Bizet: Carmen - Thomas Mole, chorus - Opera Holland Park, 2022 (Photo Ali Wright)
Bizet: Carmen, Act 2 - Thomas Mole, chorus - Opera Holland Park, 2022 (Photo Ali Wright)

Thomas Mole made a vibrantly characterful Escamillo, managing to perform this impossible role in a finely musical way. He brought a lithely youthful element to the character whilst his voice never disappeared when descending into the lower reaches, and he strutted his stuff magnificently (in Act Four, in particular). Alison Langer's Micaela was in deliberate contrast to Bienek's Carmen. Slightly plain, very demurely dressed and perhaps rather bookish, Langer's Micaela had a quiet strength to her behind the demure exterior, a determination which showed throughout her performance in Act Three including a superb account of that act's solo.

The other characters are all strong Opera Comique types, and the production built on this to provide a stylistically confident backdrop to the action, aided by fine performances from the young singers in the roles. Agarwal and Edmonds made a terrific double act as Frasquita and Mercedes, both with a knowing element when dealing with their men folk, successfully balancing humour with more serious elements. Jacob Philips as Zuniga and Jevan McAuley as Morales were neat foils to the women, tantalised and rarely satisfied. Both men gave a strong idea of the combination of boredom and entitlement that the characters embody, and both sang well too! Themba Mvula and Mike Bradley as Le Dancaire and Le Remendado made a delightful double act, light and pure Opera Comique, but never sending things up. 

The chorus had plenty of work to do, populating the stage with characters throughout the opera as well as contributing to the danced elements in Act Two. They made a lithe and vibrant sound which chimed in with this production's sound world. The large children's chorus (21 of them) made a strong  and lively contribution to Acts One and Act Four.

Bizet: Carmen - Natasha Agarwal, Ellie Edmonds, Kezia Bienek - Opera Holland Park, 2022 (Photo Ali Wright)
Bizet: Carmen, Act 3 - Natasha Agarwal, Ellie Edmonds, Kezia Bienek - Opera Holland Park, 2022 (Photo Ali Wright)

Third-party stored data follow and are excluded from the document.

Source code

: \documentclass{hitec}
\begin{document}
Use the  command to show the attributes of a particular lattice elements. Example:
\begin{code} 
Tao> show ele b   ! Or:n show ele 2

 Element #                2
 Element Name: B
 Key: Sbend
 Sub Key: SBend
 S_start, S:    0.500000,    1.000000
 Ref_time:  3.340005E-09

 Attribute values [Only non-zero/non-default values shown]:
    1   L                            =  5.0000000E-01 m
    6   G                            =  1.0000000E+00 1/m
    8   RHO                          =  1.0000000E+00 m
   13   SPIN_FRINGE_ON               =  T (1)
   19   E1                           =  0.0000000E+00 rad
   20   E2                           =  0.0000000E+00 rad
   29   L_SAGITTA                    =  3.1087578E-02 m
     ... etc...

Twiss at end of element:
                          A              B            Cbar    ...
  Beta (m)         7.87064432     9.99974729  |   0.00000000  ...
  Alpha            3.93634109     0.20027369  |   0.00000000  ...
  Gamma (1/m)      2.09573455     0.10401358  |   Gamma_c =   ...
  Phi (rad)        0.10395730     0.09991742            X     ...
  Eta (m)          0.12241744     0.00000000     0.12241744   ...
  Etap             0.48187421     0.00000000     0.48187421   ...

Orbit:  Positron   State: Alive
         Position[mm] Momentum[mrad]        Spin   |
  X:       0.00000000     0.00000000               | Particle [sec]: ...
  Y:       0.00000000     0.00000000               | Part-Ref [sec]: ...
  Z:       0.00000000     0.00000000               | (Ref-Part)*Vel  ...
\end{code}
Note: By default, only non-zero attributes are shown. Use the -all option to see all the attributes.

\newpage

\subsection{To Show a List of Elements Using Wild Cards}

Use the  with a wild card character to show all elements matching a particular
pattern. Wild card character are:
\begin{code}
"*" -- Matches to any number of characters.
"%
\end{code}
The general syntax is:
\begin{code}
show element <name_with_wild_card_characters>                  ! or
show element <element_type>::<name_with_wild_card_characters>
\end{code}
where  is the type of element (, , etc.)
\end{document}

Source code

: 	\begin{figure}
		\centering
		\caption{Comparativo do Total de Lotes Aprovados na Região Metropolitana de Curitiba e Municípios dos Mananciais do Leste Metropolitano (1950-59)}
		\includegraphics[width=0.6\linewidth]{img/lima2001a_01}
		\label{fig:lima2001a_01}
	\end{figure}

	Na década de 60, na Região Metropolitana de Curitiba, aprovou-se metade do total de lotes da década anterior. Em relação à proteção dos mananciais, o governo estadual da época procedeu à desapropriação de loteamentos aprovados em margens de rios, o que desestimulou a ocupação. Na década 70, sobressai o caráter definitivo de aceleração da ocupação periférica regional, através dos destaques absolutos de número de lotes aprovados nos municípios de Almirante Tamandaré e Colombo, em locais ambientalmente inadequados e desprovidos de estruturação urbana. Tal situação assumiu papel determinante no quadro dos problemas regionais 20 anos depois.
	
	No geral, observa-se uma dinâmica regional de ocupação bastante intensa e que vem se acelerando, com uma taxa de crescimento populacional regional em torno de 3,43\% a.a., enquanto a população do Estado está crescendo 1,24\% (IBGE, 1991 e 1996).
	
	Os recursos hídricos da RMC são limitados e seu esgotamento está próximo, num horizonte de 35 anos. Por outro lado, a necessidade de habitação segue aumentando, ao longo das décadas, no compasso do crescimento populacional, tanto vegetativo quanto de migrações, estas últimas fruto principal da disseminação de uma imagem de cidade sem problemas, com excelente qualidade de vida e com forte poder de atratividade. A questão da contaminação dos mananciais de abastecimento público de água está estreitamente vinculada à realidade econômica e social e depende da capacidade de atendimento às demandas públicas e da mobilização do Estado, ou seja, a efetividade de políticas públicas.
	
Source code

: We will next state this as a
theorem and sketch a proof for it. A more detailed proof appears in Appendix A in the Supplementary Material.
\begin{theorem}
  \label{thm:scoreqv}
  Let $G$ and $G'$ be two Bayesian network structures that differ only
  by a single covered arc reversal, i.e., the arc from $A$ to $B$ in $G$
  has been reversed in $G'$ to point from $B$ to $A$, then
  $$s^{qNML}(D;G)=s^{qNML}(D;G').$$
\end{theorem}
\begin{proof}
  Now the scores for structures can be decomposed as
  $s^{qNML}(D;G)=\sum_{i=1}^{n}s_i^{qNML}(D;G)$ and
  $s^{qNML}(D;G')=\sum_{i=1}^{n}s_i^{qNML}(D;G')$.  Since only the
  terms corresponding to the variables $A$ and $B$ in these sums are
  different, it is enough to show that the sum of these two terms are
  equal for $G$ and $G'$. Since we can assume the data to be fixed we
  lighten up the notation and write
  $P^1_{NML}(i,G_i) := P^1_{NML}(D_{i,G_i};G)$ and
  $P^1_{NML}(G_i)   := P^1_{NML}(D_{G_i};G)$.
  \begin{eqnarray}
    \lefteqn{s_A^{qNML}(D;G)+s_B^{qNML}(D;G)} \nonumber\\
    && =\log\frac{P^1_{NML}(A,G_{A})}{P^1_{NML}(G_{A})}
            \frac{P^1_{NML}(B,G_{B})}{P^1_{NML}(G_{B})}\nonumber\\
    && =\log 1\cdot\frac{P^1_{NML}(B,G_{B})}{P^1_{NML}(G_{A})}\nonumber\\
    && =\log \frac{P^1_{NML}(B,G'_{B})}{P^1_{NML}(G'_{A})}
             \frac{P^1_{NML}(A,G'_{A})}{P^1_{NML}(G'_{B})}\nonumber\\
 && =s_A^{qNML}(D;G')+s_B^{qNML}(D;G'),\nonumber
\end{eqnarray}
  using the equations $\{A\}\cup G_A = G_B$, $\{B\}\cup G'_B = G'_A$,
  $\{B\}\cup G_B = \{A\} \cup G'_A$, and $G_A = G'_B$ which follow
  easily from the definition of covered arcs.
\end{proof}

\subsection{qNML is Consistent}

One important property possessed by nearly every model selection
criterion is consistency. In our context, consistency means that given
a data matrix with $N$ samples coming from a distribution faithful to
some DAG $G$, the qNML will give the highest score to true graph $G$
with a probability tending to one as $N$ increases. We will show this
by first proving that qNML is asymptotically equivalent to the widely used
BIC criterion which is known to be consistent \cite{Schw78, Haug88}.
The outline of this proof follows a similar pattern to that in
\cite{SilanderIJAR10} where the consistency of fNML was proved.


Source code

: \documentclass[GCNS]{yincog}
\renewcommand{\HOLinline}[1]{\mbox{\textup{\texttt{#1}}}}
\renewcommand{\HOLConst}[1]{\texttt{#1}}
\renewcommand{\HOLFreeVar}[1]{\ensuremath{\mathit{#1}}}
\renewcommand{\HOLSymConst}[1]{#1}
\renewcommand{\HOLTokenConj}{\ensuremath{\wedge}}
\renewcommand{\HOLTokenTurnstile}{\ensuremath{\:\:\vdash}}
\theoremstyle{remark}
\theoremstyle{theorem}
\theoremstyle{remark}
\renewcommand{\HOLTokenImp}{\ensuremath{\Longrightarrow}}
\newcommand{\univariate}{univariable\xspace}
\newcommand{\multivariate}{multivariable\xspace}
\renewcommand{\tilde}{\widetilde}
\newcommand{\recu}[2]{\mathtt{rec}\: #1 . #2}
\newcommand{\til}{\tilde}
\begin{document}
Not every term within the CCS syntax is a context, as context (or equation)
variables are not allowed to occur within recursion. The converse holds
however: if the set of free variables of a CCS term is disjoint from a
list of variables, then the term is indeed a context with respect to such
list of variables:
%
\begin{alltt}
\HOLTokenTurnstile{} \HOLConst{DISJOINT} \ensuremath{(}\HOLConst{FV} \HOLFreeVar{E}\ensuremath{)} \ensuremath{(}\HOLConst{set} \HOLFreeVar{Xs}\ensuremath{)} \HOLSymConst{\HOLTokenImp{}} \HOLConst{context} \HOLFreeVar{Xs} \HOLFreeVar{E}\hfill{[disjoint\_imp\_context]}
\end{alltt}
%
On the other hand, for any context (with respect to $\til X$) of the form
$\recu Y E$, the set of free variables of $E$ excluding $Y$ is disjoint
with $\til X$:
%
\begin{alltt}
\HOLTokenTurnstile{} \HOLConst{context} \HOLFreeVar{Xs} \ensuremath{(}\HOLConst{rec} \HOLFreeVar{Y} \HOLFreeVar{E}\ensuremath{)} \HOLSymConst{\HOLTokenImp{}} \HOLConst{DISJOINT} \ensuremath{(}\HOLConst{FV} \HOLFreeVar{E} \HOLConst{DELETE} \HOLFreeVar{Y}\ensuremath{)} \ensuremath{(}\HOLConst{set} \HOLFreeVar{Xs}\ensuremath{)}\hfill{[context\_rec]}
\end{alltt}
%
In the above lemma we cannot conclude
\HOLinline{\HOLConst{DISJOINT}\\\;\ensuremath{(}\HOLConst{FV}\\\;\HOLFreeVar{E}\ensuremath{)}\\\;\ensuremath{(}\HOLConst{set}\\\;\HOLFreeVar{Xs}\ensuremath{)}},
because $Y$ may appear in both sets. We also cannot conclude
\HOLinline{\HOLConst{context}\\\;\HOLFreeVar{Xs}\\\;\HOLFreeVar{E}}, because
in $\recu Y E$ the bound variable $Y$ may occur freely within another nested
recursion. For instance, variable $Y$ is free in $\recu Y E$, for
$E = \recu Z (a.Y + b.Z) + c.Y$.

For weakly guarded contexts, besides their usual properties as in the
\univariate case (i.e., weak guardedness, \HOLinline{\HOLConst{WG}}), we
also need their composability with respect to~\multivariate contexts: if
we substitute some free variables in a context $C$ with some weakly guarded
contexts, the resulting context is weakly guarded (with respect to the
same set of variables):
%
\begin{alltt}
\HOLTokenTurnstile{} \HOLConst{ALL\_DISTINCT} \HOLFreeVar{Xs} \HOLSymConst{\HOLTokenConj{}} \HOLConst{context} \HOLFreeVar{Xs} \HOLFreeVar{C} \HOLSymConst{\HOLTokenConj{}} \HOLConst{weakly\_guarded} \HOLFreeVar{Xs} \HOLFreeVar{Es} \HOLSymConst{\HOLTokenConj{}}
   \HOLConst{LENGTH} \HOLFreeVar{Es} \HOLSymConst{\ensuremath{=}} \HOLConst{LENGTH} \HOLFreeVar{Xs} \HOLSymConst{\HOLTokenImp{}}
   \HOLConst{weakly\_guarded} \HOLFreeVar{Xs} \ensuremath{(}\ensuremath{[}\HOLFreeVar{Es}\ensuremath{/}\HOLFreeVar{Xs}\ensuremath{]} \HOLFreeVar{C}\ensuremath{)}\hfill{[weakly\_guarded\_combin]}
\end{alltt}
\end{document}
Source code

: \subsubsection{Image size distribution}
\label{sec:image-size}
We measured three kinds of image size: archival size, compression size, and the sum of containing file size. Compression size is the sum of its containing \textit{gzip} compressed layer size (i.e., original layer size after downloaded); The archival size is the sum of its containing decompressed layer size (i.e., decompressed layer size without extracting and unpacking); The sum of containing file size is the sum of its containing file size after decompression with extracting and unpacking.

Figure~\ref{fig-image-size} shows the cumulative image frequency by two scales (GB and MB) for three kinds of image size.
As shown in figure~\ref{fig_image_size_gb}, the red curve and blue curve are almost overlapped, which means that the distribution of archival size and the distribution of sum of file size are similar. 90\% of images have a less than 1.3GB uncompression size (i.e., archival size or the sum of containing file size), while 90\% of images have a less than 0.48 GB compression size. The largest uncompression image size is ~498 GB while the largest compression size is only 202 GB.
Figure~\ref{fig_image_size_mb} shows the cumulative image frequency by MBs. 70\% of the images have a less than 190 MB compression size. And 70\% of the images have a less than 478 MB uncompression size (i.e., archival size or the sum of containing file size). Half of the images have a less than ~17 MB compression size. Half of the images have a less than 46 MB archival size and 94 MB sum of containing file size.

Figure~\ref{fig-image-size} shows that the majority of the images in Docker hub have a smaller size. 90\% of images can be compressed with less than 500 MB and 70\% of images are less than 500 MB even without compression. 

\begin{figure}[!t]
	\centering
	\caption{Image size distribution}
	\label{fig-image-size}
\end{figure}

In the pit, Lee Reynolds and the City of London Sinfonia seemed to relish the pace and sense of detail that this approach to Bizet's music brought. Reynold's kept the action pacey, but always with a fine ear for the complexity of Bizet's orchestrations. Balance was always good; with a largely youthful cast and several role debuts Reynolds managed to be highly supportive yet drawing characterful playing and thus giving us plenty to enjoy.

The work was sung in creditable and comprehensible French, whilst the dialogue was delivered clearly. The theatre is perhaps not an idea one for spoken work, and here there was a trenchant element to the spoken text which worked satisfactory. And Carmen with out the various underscorings and moments of melodrama is a work shorn of one of its major elements, so it was good that everything was present here.

This was a production that respected the opera's roots but did not follow tradition unquestioningly. Opera Holland Park's audience includes a significant number of people for whom going to the opera is a rare activity. This production had the possibility of being many people's first exposure to Carmen. As such Stinton and Reynolds gave us a finely calibrated and wonderful engaging account that managed to tell the story in the right way yet be full of details to be enjoyed by those of us who have been experiencing Carmen productions for many decades (I first saw the work in the late 1970s at the Edinburgh Festival with Teresa Berganza and Placido Domingo).

Bizet: Carmen - chorus & children's chorus - Opera Holland Park, 2022 (Photo Ali Wright)
Bizet: Carmen, Act 4 - chorus & children's chorus - Opera Holland Park, 2022 (Photo Ali Wright)

I said at the beginning that Carmen is a difficult opera to get right. Here Stinton and Reynolds managed that delicate balancing act. Stinton opted to adjust tradition rather than go against it, and her production was all the stronger for it and this was reinforced by the strong performances from all concerned.